Gitcoin Sends $460K to an Unrecoverable Address
Gitcoin faces setback as mistaken transfer results in loss of $461k worth of GTC tokens. Team takes proactive steps to prevent recurrence.
Gitcoin, a platform dedicated to funding Web3 builders seeking open-source work, recently faced a significant setback. On Oct. 6, project lead Coach Jonathan disclosed details of an unfortunate incident on the Gitcoin governance forum. The transfer, which was meant for a merchandise, memes, and marketing budget proposal, went wrong. Instead of reaching its intended multisignature address, the funds were mistakenly sent to a GTC token contract.
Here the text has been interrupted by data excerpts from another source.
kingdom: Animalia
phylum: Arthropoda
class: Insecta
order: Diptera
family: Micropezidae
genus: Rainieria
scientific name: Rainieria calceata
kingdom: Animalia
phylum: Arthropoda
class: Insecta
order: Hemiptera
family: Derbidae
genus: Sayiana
The mistaken transfer resulted in the loss of 521,440 GTC tokens. With the coin's value hovering just below $0.90 at the time, the total estimated loss amounted to around $461,000. The funds, now stuck in the contract, have been deemed irretrievable.
The transaction details and destination address.
After the transfer, Gitcoin's core developers were reached out to in order to investigate whether the contract had a withdrawal function or the possibility of being upgraded. It was verified that neither of these options was available, leading to the conclusion that the funds are now considered lost.
It seems that @gitcoin mistakenly sent ~521k $GTC (~$471k) to the token address instead of funding a workstream address
That is really sad to see. Effectively burning half a million $
How come none of the voter/signer noticed? Crypto UX is sadly really broken if this can happen pic.twitter.com/DhI7lPaViY — Lefteris Karapetsas | Hiring for @rotkiapp (@LefterisJP) October 7, 2023
In response to this incident, Gitcoin's team has been proactive in addressing the issue and ensuring such mistakes don't recur. They have outlined plans to enhance their processes and establish clearer accountability mechanisms. CoachJonathan emphasized the responsibility that large token holders and multisig signers bear, especially when handling funds that aren't theirs.
“Large token holders and multisig signers have a responsibility to be extra diligent when it comes to handling funds that do not belong to them (myself included)”
Gitcoin researcher Umar Khan offered a different perspective on the forum, suggesting that the DAO could view the lost tokens as a reduction in GTC supply rather than a treasury fund loss.
Gitcoin's error isn't the first one. Such mistakes, whether due to human error or system flaws, have occurred in the past. For instance, Crypto.com once accidentally transferred $10.5 million to a client instead of a mere $100 refund.
Following the incident, GTC's price experienced a slight dip, falling 1.1% over the subsequent 24 hours. At the time of writing, it was trading at $0.883. It's worth noting that the token has seen a significant decline from its May 2021 all-time high of $89.62 reflecting a decrease of 99%.